• [DIRECTIONS]
The answer must consist of the records below, repeated exactly.
***
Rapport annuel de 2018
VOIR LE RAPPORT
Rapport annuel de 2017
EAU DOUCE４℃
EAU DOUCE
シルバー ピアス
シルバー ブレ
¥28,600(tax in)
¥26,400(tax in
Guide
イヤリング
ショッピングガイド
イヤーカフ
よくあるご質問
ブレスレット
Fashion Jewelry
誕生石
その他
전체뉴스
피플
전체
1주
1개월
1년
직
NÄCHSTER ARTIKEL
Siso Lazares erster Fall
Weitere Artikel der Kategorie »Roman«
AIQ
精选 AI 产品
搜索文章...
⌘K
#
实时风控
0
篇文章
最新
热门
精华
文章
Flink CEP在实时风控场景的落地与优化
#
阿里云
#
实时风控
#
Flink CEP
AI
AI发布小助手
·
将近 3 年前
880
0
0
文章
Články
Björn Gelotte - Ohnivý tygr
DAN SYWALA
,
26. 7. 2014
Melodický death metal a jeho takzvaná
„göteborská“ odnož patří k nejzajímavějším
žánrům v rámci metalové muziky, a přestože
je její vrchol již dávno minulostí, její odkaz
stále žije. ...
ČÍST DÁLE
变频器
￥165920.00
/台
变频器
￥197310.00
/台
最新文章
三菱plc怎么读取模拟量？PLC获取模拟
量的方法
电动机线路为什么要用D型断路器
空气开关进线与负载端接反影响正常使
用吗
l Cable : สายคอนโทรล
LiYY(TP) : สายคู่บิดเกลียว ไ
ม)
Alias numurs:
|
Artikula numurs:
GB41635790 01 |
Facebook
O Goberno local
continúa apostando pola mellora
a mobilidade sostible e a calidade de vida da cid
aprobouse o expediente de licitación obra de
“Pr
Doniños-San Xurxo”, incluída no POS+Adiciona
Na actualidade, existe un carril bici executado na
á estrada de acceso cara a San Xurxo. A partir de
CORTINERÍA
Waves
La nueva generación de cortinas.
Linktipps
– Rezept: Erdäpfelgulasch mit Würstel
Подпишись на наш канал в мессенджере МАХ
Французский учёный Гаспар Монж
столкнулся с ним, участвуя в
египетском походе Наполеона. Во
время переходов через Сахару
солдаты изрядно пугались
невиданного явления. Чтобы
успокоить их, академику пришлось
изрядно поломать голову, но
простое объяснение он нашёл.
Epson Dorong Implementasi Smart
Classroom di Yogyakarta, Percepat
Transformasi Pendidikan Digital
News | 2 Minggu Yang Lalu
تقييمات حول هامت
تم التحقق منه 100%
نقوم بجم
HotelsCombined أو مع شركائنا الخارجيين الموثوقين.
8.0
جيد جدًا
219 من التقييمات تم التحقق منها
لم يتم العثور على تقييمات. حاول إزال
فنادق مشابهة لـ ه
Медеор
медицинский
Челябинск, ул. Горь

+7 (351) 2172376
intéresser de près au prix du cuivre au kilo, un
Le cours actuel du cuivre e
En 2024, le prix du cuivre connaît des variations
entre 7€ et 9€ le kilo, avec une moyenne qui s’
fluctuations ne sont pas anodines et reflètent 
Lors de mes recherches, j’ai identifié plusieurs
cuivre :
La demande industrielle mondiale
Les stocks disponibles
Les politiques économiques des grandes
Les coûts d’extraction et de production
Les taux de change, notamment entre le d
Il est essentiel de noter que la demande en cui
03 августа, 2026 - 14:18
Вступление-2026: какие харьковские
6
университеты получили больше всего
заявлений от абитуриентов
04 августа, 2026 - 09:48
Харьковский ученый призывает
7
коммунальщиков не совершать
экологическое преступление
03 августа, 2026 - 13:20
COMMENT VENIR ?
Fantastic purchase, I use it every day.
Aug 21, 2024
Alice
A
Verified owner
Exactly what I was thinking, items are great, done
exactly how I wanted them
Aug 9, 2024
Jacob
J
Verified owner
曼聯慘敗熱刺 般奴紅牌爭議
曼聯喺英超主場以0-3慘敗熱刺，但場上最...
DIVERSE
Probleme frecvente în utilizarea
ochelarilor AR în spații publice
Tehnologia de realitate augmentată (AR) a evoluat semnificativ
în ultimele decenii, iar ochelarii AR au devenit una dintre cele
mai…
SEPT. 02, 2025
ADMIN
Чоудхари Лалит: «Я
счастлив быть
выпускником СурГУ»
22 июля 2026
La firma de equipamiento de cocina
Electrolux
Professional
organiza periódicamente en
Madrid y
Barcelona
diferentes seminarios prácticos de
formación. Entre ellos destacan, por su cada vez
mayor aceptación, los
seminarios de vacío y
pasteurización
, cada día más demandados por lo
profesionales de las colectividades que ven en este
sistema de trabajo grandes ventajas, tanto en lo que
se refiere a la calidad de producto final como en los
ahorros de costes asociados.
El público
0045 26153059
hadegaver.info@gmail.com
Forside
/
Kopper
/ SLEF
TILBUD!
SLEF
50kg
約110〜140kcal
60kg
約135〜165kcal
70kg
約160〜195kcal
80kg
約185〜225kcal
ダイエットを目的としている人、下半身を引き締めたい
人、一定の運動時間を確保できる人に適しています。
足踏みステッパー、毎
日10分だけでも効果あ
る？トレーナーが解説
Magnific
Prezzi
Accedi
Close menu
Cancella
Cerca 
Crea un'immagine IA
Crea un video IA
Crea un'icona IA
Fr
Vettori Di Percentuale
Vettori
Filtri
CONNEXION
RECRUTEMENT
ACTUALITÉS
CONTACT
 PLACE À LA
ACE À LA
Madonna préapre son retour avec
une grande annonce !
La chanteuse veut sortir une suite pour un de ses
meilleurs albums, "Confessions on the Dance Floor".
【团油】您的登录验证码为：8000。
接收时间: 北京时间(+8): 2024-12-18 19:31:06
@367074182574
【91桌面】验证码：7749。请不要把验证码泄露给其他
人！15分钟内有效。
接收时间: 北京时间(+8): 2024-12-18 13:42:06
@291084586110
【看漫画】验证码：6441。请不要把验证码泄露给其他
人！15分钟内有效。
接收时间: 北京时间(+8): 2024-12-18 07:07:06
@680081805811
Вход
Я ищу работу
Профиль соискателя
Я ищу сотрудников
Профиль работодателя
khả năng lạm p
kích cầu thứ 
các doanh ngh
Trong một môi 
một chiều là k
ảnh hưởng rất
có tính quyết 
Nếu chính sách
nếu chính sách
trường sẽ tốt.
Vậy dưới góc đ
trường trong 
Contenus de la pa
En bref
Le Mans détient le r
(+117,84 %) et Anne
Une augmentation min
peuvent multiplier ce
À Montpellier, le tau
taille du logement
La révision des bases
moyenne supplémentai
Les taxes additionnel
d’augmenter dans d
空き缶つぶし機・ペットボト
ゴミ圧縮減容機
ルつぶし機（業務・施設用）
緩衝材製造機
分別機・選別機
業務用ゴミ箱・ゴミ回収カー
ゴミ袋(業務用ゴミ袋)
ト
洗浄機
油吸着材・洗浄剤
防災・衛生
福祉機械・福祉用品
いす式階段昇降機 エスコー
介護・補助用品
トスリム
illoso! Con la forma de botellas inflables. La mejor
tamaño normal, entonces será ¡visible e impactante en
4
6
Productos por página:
***
• [ANSWER SECTION]
Rapport annuel de 2018
VOIR LE RAPPORT
Rapport annuel de 2017
EAU DOUCE４℃
EAU DOUCE
シルバー ピアス
シルバー ブレ
¥28,600(tax in)
¥26,400(tax in
Guide
イヤリング
ショッピングガイド
イヤーカフ
よくあるご質問
ブレスレット
Fashion Jewelry
誕生石
その他
전체뉴스
피플
전체
1주
1개월
1년
직
NÄCHSTER ARTIKEL
Siso Lazares erster Fall
Weitere Artikel der Kategorie »Roman«
AIQ
精选 AI 产品
搜索文章...
⌘K
#
实时风控
0
篇文章
最新
热门
精华
文章
Flink CEP在实时风控场景的落地与优化
#
阿里云
#
实时风控
#
Flink CEP
AI
AI发布小助手
·
将近 3 年前
880
0
0
文章
Články
Björn Gelotte - Ohnivý tygr
DAN SYWALA
,
26. 7. 2014
Melodický death metal a jeho takzvaná
„göteborská“ odnož patří k nejzajímavějším
žánrům v rámci metalové muziky, a přestože
je její vrchol již dávno minulostí, její odkaz
stále žije. ...
ČÍST DÁLE
变频器
￥165920.00
/台
变频器
￥197310.00
/台
最新文章
三菱plc怎么读取模拟量？PLC获取模拟
量的方法
电动机线路为什么要用D型断路器
空气开关进线与负载端接反影响正常使
用吗
l Cable : สายคอนโทรล
LiYY(TP) : สายคู่บิดเกลียว ไ
ม)
Alias numurs:
|
Artikula numurs:
GB41635790 01 |
Facebook
O Goberno local
continúa apostando pola mellora
a mobilidade sostible e a calidade de vida da cid
aprobouse o expediente de licitación obra de
“Pr
Doniños-San Xurxo”, incluída no POS+Adiciona
Na actualidade, existe un carril bici executado na
á estrada de acceso cara a San Xurxo. A partir de
CORTINERÍA
Waves
La nueva generación de cortinas.
Linktipps
– Rezept: Erdäpfelgulasch mit Würstel
Подпишись на наш канал в мессенджере МАХ
Французский учёный Гаспар Монж
столкнулся с ним, участвуя в
египетском походе Наполеона. Во
время переходов через Сахару
солдаты изрядно пугались
невиданного явления. Чтобы
успокоить их, академику пришлось
изрядно поломать голову, но
простое объяснение он нашёл.
Epson Dorong Implementasi Smart
Classroom di Yogyakarta, Percepat
Transformasi Pendidikan Digital
News | 2 Minggu Yang Lalu
تقييمات حول هامت
تم التحقق منه 100%
نقوم بجم
HotelsCombined أو مع شركائنا الخارجيين الموثوقين.
8.0
جيد جدًا
219 من التقييمات تم التحقق منها
لم يتم العثور على تقييمات. حاول إزال
فنادق مشابهة لـ ه
Медеор
медицинский
Челябинск, ул. Горь

+7 (351) 2172376
intéresser de près au prix du cuivre au kilo, un
Le cours actuel du cuivre e
En 2024, le prix du cuivre connaît des variations
entre 7€ et 9€ le kilo, avec une moyenne qui s’
fluctuations ne sont pas anodines et reflètent 
Lors de mes recherches, j’ai identifié plusieurs
cuivre :
La demande industrielle mondiale
Les stocks disponibles
Les politiques économiques des grandes
Les coûts d’extraction et de production
Les taux de change, notamment entre le d
Il est essentiel de noter que la demande en cui
03 августа, 2026 - 14:18
Вступление-2026: какие харьковские
6
университеты получили больше всего
заявлений от абитуриентов
04 августа, 2026 - 09:48
Харьковский ученый призывает
7
коммунальщиков не совершать
экологическое преступление
03 августа, 2026 - 13:20
COMMENT VENIR ?
Fantastic purchase, I use it every day.
Aug 21, 2024
Alice
A
Verified owner
Exactly what I was thinking, items are great, done
exactly how I wanted them
Aug 9, 2024
Jacob
J
Verified owner
曼聯慘敗熱刺 般奴紅牌爭議
曼聯喺英超主場以0-3慘敗熱刺，但場上最...
DIVERSE
Probleme frecvente în utilizarea
ochelarilor AR în spații publice
Tehnologia de realitate augmentată (AR) a evoluat semnificativ
în ultimele decenii, iar ochelarii AR au devenit una dintre cele
mai…
SEPT. 02, 2025
ADMIN
Чоудхари Лалит: «Я
счастлив быть
выпускником СурГУ»
22 июля 2026
La firma de equipamiento de cocina
Electrolux
Professional
organiza periódicamente en
Madrid y
Barcelona
diferentes seminarios prácticos de
formación. Entre ellos destacan, por su cada vez
mayor aceptación, los
seminarios de vacío y
pasteurización
, cada día más demandados por lo
profesionales de las colectividades que ven en este
sistema de trabajo grandes ventajas, tanto en lo que
se refiere a la calidad de producto final como en los
ahorros de costes asociados.
El público
0045 26153059
hadegaver.info@gmail.com
Forside
/
Kopper
/ SLEF
TILBUD!
SLEF
50kg
約110〜140kcal
60kg
約135〜165kcal
70kg
約160〜195kcal
80kg
約185〜225kcal
ダイエットを目的としている人、下半身を引き締めたい
人、一定の運動時間を確保できる人に適しています。
足踏みステッパー、毎
日10分だけでも効果あ
る？トレーナーが解説
Magnific
Prezzi
Accedi
Close menu
Cancella
Cerca 
Crea un'immagine IA
Crea un video IA
Crea un'icona IA
Fr
Vettori Di Percentuale
Vettori
Filtri
CONNEXION
RECRUTEMENT
ACTUALITÉS
CONTACT
 PLACE À LA
ACE À LA
Madonna préapre son retour avec
une grande annonce !
La chanteuse veut sortir une suite pour un de ses
meilleurs albums, "Confessions on the Dance Floor".
【团油】您的登录验证码为：8000。
接收时间: 北京时间(+8): 2024-12-18 19:31:06
@367074182574
【91桌面】验证码：7749。请不要把验证码泄露给其他
人！15分钟内有效。
接收时间: 北京时间(+8): 2024-12-18 13:42:06
@291084586110
【看漫画】验证码：6441。请不要把验证码泄露给其他
人！15分钟内有效。
接收时间: 北京时间(+8): 2024-12-18 07:07:06
@680081805811
Вход
Я ищу работу
Профиль соискателя
Я ищу сотрудников
Профиль работодателя
khả năng lạm p
kích cầu thứ 
các doanh ngh
Trong một môi 
một chiều là k
ảnh hưởng rất
có tính quyết 
Nếu chính sách
nếu chính sách
trường sẽ tốt.
Vậy dưới góc đ
trường trong 
Contenus de la pa
En bref
Le Mans détient le r
(+117,84 %) et Anne
Une augmentation min
peuvent multiplier ce
À Montpellier, le tau
taille du logement
La révision des bases
moyenne supplémentai
Les taxes additionnel
d’augmenter dans d
空き缶つぶし機・ペットボト
ゴミ圧縮減容機
ルつぶし機（業務・施設用）
緩衝材製造機
分別機・選別機
業務用ゴミ箱・ゴミ回収カー
ゴミ袋(業務用ゴミ袋)
ト
洗浄機
油吸着材・洗浄剤
防災・衛生
福祉機械・福祉用品
いす式階段昇降機 エスコー
介護・補助用品
トスリム
illoso! Con la forma de botellas inflables. La mejor
tamaño normal, entonces será ¡visible e impactante en
4
6
Productos por página:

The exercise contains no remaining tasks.